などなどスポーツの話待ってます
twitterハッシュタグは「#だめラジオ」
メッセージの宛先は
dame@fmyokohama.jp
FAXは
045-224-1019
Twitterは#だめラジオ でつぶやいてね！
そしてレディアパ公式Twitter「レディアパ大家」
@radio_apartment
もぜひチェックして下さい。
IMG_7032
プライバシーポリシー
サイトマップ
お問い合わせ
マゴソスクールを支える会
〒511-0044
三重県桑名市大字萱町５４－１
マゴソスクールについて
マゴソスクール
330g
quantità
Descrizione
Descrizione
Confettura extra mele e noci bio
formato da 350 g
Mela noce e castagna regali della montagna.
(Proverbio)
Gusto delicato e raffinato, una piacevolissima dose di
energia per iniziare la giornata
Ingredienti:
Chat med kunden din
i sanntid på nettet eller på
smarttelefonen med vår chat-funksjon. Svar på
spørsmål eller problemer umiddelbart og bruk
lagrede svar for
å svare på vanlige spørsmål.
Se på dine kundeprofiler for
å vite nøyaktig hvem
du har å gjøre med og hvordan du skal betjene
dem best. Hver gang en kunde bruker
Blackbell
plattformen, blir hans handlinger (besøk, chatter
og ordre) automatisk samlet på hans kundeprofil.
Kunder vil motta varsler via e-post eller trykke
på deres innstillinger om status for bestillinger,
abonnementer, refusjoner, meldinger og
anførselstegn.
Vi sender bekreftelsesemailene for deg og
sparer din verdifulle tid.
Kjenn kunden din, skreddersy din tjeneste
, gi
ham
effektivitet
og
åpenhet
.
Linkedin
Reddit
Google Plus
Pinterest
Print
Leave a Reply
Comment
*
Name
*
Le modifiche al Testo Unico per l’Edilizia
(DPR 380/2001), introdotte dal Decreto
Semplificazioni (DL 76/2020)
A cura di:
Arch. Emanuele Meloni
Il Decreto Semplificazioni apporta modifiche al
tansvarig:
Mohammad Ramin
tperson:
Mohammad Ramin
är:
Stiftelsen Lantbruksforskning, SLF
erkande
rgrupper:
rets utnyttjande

+++

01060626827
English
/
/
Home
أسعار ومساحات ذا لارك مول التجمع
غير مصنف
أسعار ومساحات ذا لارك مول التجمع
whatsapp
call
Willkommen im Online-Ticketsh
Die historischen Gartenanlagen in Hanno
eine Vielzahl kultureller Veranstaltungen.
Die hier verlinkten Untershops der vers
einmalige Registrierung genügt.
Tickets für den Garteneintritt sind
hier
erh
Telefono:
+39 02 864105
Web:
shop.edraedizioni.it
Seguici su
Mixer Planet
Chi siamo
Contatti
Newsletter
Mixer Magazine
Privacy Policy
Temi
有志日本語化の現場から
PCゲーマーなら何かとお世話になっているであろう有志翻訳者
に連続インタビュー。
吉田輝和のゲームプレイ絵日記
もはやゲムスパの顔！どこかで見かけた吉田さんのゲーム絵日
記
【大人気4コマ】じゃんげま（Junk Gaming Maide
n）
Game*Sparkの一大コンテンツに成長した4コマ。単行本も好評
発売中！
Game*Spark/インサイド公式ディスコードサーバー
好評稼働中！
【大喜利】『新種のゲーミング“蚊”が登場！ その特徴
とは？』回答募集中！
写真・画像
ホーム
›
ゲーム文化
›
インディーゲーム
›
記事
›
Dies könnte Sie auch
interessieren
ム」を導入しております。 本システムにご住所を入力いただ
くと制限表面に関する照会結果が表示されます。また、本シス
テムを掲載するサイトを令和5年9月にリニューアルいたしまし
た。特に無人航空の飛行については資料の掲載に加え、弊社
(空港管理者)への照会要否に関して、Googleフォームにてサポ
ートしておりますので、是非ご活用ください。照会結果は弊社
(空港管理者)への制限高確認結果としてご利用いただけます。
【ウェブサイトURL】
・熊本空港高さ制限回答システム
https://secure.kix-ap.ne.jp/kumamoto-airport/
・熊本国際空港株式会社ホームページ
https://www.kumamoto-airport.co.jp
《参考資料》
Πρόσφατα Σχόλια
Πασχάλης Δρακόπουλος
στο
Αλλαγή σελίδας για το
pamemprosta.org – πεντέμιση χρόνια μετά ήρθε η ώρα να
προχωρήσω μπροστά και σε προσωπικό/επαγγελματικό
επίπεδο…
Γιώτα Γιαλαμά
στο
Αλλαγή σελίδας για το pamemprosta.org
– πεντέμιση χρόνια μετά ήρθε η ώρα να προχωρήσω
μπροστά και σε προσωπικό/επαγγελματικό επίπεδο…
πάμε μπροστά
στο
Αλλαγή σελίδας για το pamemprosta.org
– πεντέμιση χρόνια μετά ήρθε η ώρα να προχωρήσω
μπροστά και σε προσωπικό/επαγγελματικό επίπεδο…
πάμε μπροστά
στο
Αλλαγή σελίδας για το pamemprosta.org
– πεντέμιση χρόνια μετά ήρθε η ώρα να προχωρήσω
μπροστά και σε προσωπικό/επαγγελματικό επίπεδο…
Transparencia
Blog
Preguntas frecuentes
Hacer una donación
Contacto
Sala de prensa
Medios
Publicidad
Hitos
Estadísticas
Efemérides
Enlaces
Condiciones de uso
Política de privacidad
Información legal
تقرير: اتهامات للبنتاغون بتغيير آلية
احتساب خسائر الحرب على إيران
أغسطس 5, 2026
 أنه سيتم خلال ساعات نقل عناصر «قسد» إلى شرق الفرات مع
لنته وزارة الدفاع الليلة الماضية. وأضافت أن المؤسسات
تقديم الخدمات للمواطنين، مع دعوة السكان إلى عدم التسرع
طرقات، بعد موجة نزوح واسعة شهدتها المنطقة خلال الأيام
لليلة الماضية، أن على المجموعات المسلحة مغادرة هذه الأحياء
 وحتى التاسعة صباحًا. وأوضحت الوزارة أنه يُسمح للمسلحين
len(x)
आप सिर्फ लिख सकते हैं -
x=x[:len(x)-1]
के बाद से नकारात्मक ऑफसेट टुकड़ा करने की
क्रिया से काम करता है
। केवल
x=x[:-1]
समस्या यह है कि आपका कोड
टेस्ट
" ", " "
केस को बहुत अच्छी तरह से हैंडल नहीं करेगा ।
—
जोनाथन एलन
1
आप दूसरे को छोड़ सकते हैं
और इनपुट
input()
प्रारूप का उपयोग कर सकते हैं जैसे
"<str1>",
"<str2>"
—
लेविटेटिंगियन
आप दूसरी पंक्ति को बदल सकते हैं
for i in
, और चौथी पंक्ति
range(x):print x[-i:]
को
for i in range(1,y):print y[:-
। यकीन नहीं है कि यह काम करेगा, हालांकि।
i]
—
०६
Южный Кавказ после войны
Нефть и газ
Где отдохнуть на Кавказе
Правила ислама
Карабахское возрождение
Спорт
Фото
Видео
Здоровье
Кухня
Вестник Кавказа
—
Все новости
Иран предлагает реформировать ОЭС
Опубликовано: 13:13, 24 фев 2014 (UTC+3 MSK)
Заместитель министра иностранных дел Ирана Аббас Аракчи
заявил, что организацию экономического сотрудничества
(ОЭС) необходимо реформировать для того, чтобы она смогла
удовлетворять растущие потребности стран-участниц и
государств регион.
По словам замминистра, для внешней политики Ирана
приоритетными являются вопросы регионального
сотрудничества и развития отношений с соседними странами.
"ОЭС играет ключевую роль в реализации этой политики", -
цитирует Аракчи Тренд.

+++

§ **WORK REQUEST**
What you give back should be exactly the lines of the data above from the line with "などなどスポーツの話待ってます" through the line with "lagrede svar for", both of those included, and nothing more.

§ **RESULT BELOW**
などなどスポーツの話待ってます
twitterハッシュタグは「#だめラジオ」
メッセージの宛先は
dame@fmyokohama.jp
FAXは
045-224-1019
Twitterは#だめラジオ でつぶやいてね！
そしてレディアパ公式Twitter「レディアパ大家」
@radio_apartment
もぜひチェックして下さい。
IMG_7032
プライバシーポリシー
サイトマップ
お問い合わせ
マゴソスクールを支える会
〒511-0044
三重県桑名市大字萱町５４－１
マゴソスクールについて
マゴソスクール
330g
quantità
Descrizione
Descrizione
Confettura extra mele e noci bio
formato da 350 g
Mela noce e castagna regali della montagna.
(Proverbio)
Gusto delicato e raffinato, una piacevolissima dose di
energia per iniziare la giornata
Ingredienti:
Chat med kunden din
i sanntid på nettet eller på
smarttelefonen med vår chat-funksjon. Svar på
spørsmål eller problemer umiddelbart og bruk
lagrede svar for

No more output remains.